In order for such an application to be created, technologies such as HTML5, CSS3, JavaScript, and PHP are required in order to design and develop the front-end and the back-end systems. Moreover, a server will also be necessary so as to do the computations needed and to host the website. The app will actively, every morning be updated about the prices of all products, of all local stores, as well as about their availability, bar codes which they are assigned and valid pictures of the items (for Google Vision and Google ML Kit), either through web automation and automatically scanning their website (with selenium in Python), or by the shops sending an updated list of prices and availability to the app administrator every day, who will in turn update all the data.
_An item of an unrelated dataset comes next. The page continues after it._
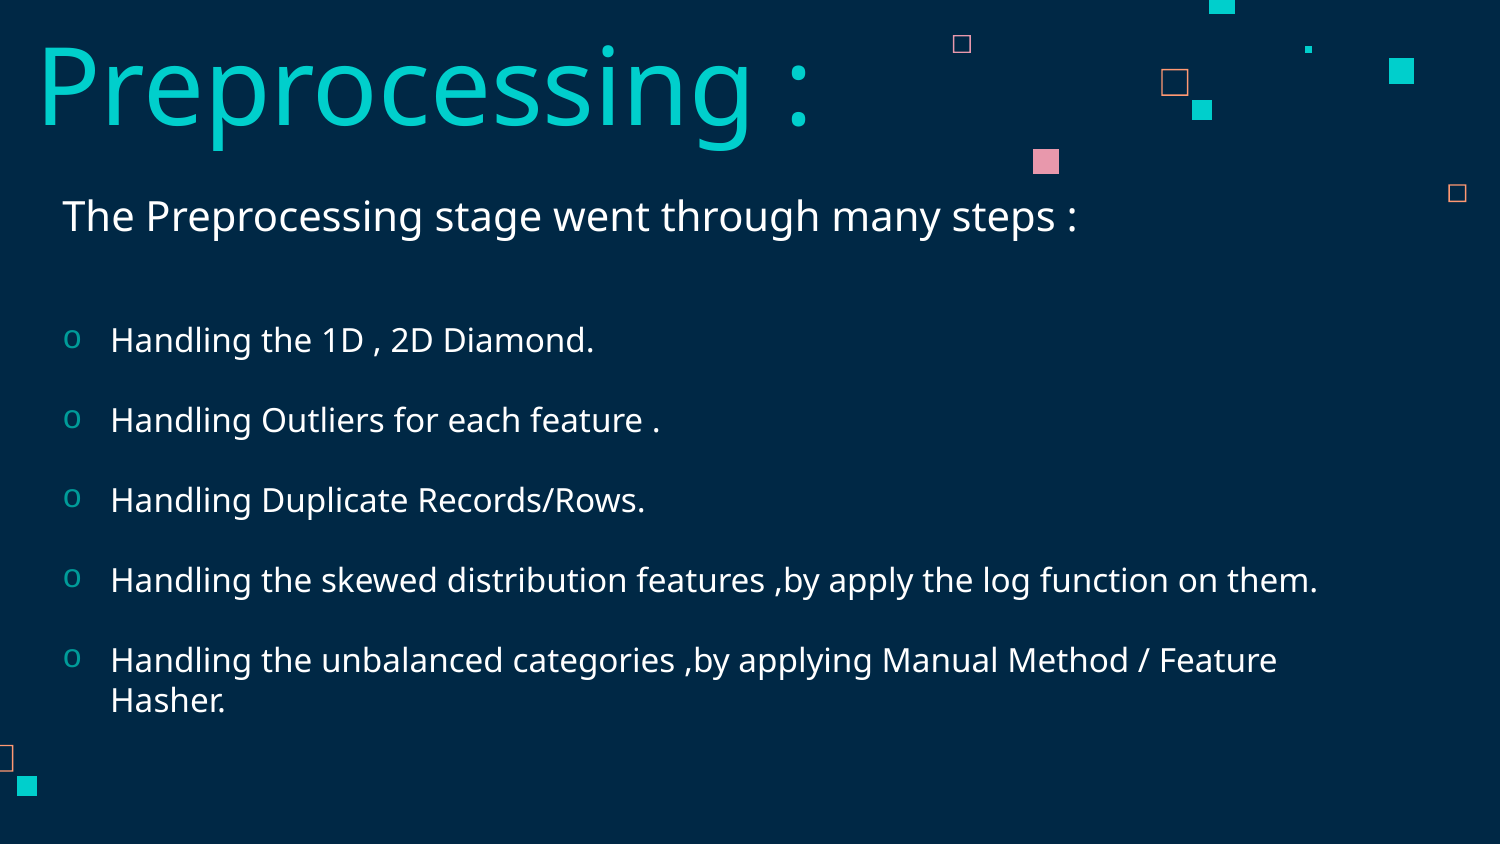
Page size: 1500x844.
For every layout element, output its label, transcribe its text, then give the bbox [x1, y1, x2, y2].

list The Preprocessing stage went through many steps : Handling the 1D , 2D Diamond. Handling Outliers for each feature . Handling Duplicate Records/Rows. Handling the skewed distribution features ,by apply the log function on them. Handling the unbalanced categories ,by applying Manual Method / Feature Hasher. [20, 174, 1411, 796]
title Data Preprocessing : [20, 25, 933, 163]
Furthermore, the recipes and ingredients required for them will have to initially be inputted manually, so as to have a comprehensive list. All of this data will be stored on a database in the server, which can be queried through the user interface, with the use of PHP. Also, the hardware required for the development of the application is readily available, since as a server, the developer can even use his personal computer. In addition, in order for the product scanner to function, software like Google ML Kit (Barcode Scanning n.d.) and Google Vision (Vision AI n.d.) will have to be employed, which is well documented.
When the user asks the application for the optimal route, the application will then solve the traveling salesman problem, by using in the background software like Google or tools (Traveling Salesperson Problem n.d.) which is able to find a near-optimal solution for 170 shops or more, within one minute (annis-souames 22 May 2019 4th comment), with the use of Christofides. Furthermore, the data of the predicted time for a certain route, or the predicted time spent at a shop, will be the statistical mean of previous similar occasions, hence achieving a relatively accurate result.
For the apps’ creation, the developer needs to have solid knowledge of HTML5, CSS3, JavaScript, PHP and web automation with selenium in Python. Moreover, he would also require a server to do the computations required, as well as to host the application. In addition, web developers know HTML5, CSS3, JavaScript, and PHP very well. Also, web automation with selenium in Python can be learned within 30 to 40 days (Kiara Dawson August 12 2021). Furthermore, Google or tools (Traveling Salesperson Problem n.d.), Google ML Kit (Barcode Scanning n.d.) and Google Vision (Vision AI n.d.) are publicly available and well documented. Without a doubt, this project does not require a developer with a special skill set, despite its multi-functionality.
If the project is successful and ends up being commercially viable, then purchasing from local stores might be revolutionized forever. By using this app, consumers will buy products at the lowest prices and save countless hours in commute time, as well as through the route optimization part of the app, which will calculate the optimal route, in order to complete your shopping in the most expedited manner possible. This way, people will be able to use their time more efficiently and might even result in an increase in customers for local stores. Furthermore, users will also be encouraged to only purchase as much as they need and will also have scrumptious recipes ready for the ingredients which they purchased. In conclusion, this app has the potential to make consumers’ lives easier and might even be able to reshape entire markets.